What the exercise asks:
Copy out all of the lines below word for word, leaving out the pictures.

Data rows:
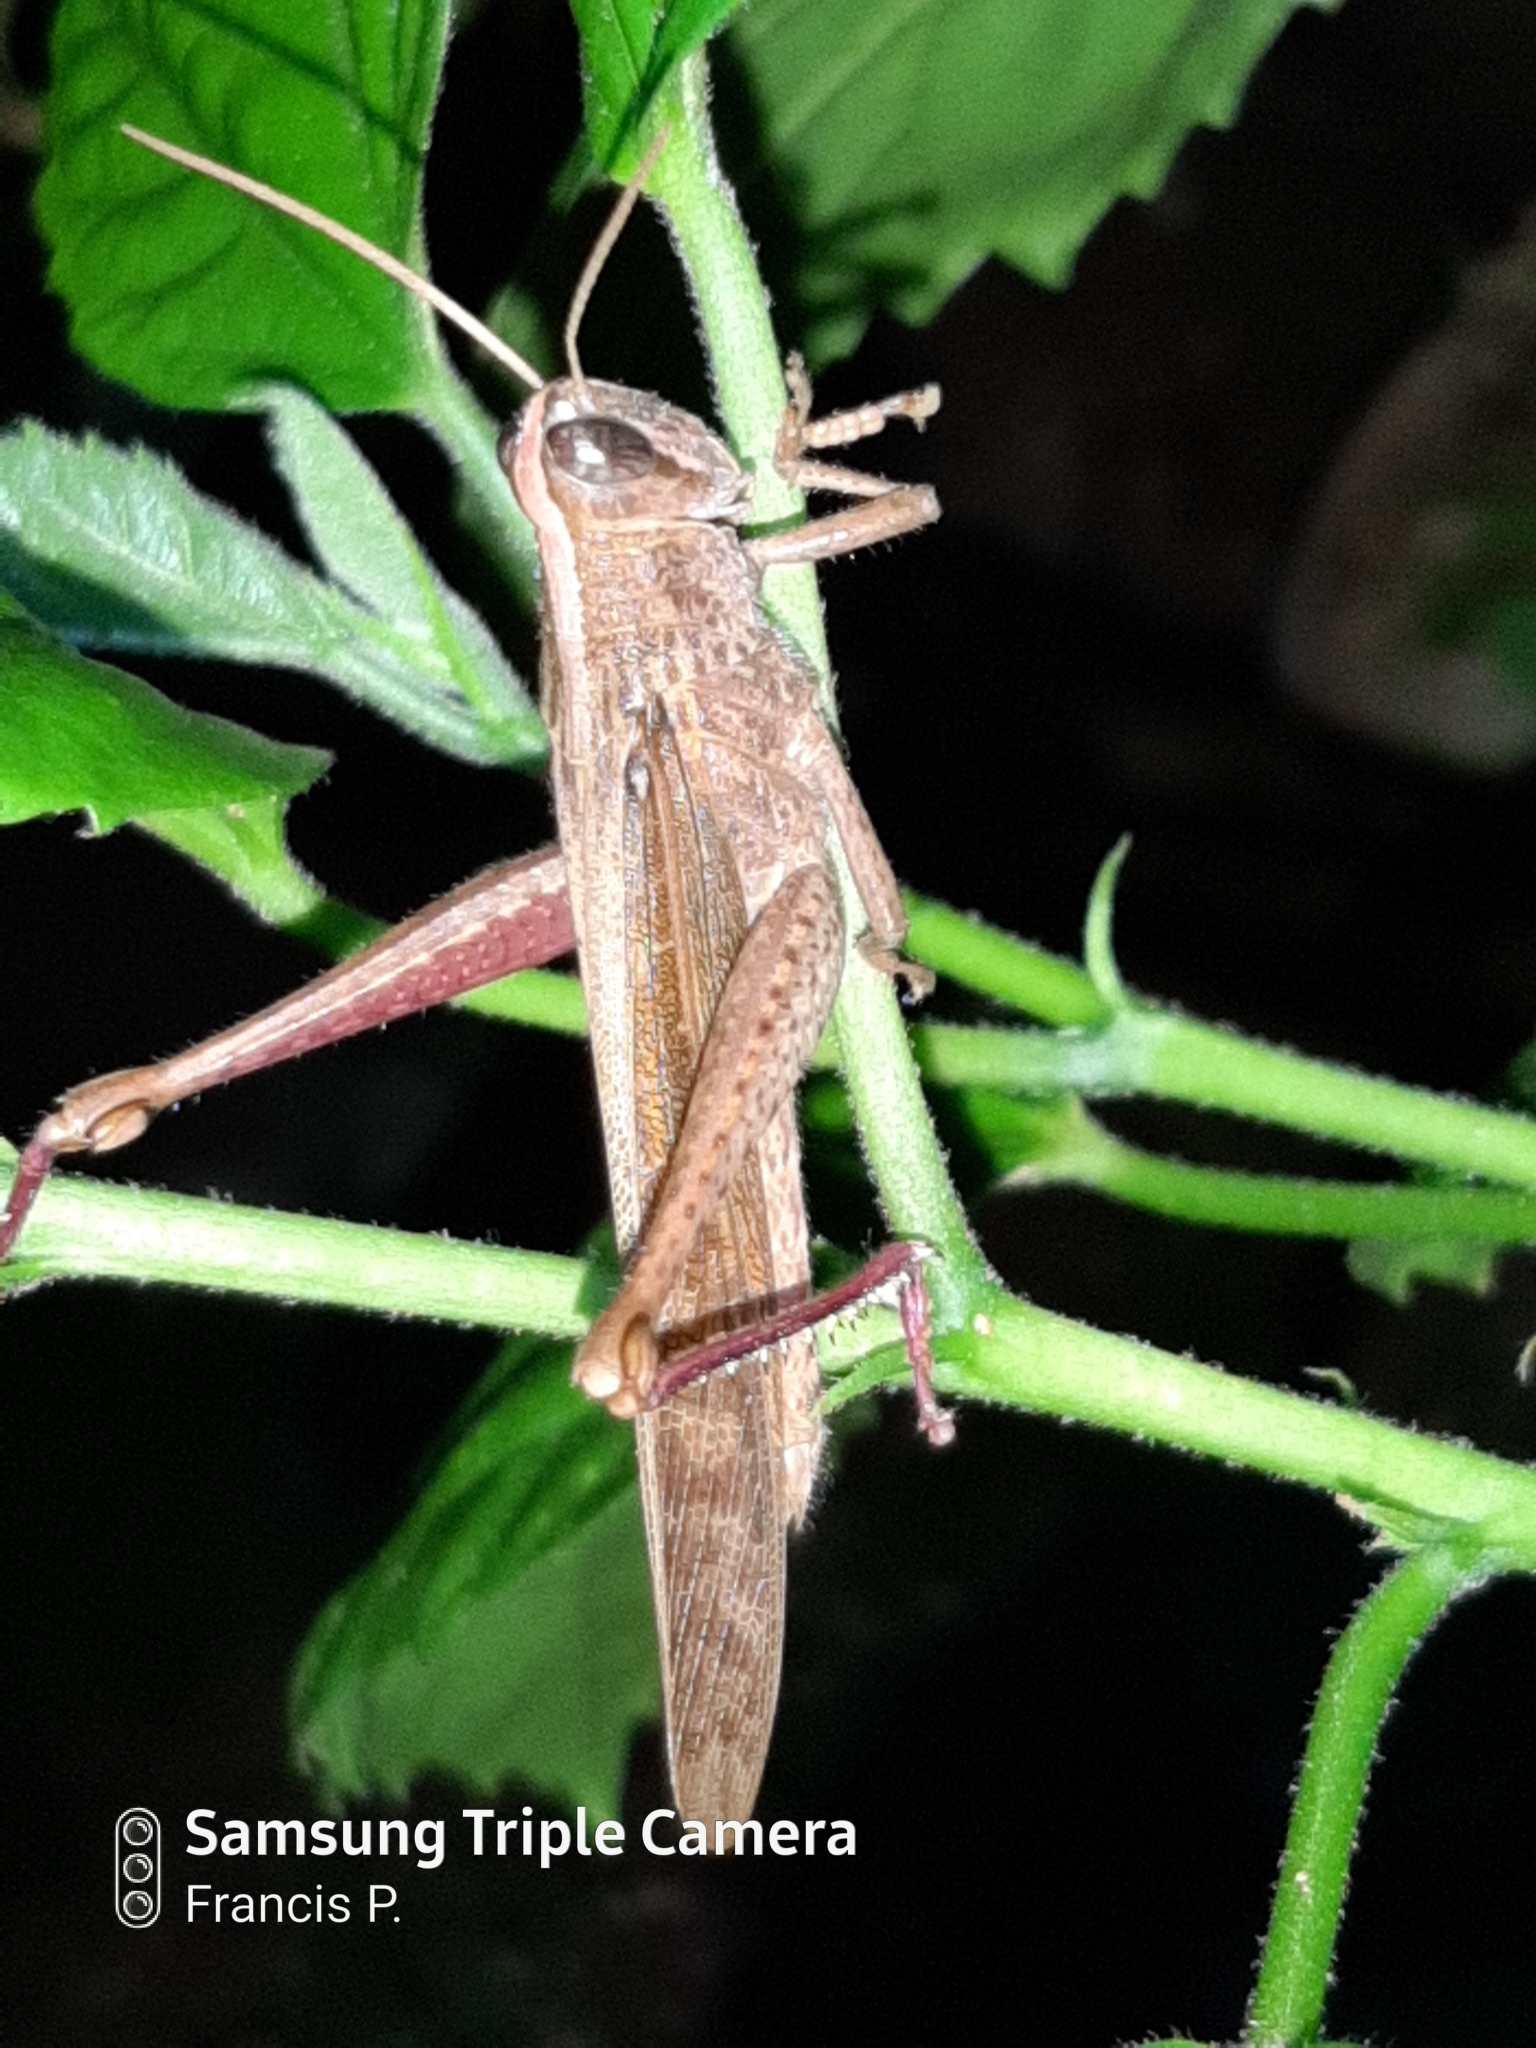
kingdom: Animalia
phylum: Arthropoda
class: Insecta
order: Orthoptera
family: Acrididae
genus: Schistocerca
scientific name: Schistocerca nitens
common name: Vagrant grasshopper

Reply to the exercise:
kingdom: Animalia
phylum: Arthropoda
class: Insecta
order: Orthoptera
family: Acrididae
genus: Schistocerca
scientific name: Schistocerca nitens
common name: Vagrant grasshopper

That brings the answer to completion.